Once you’ve narrowed down your activities, you can create a daily plan. Having a daily routine allows you to spend less time each day figuring out what to do and more time enjoying activities that provide a feeling of fulfillment for both of you.
4. Keep Things Simple
When planning a daily routine, try to keep tasks as familiar as possible. Things stored in the procedural memory, like brushing hair or teeth, are often easier for people with Alzheimer’s to remember than other tasks are.
Corcoran says people with Alzheimer’s often get confused or forget how to use more-modern tools, like electric toothbrushes or kitchen appliances. But their long-term procedural memory may still associate other, simpler items used in the past for these tasks.
“Think about what kind of objects they used at an earlier time,” Corcoran says. “Some detective work may be involved to figure out what is most familiar for them.”
The simple act of replacing an electric toothbrush with a manual one or an electric mixer with a hand beater may allow people with Alzheimer’s to continue to perform many tasks of daily living on their own.
5. Stay Active Together
Physical activity can help both the person with Alzheimer’s and the caregiver feel better in general. A A study in the journal JAMA Internal Medicine published in April 2013 showed that people with Alzheimer’s disease who exercise at least one hour twice a week, either in a group or at home with a caregiver, experience fewer falls and a slower rate of decline in physical function than those who don’t exercise.

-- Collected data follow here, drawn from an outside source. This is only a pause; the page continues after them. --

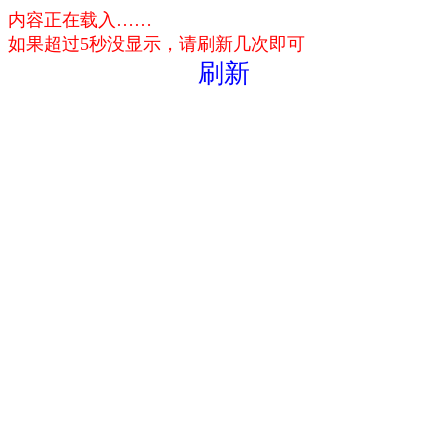
内容正在载入……
如果超过5秒没显示，请刷新几次即可
刷新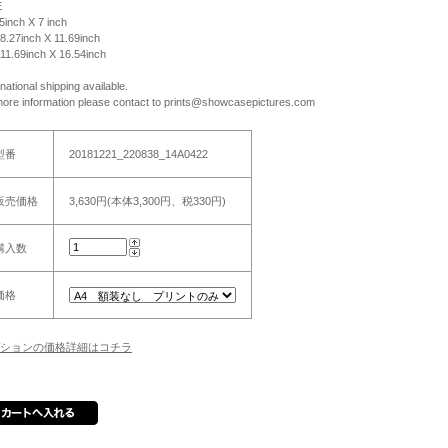
E
 5inch X 7 inch
 8.27inch X 11.69inch
 11.69inch X 16.54inch
rnational shipping available.
more information please contact to prints@showcasepictures.com
型番
20181221_220838_14A0422
販売価格
3,630円(本体3,300円、税330円)
購入数
価格
ションの価格詳細はコチラ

You can stay active together by:
•Taking a walk every day
•Adding music and dancing to your exercise routine if your loved one enjoys music
•Using exercise videos or DVDs designed for older people
•Walking a dog
“It’s hard to say if scientifically these things provide any benefits, but there’s little downside to such activities and far fewer side effects than any medications that can be prescribed,” Noble says.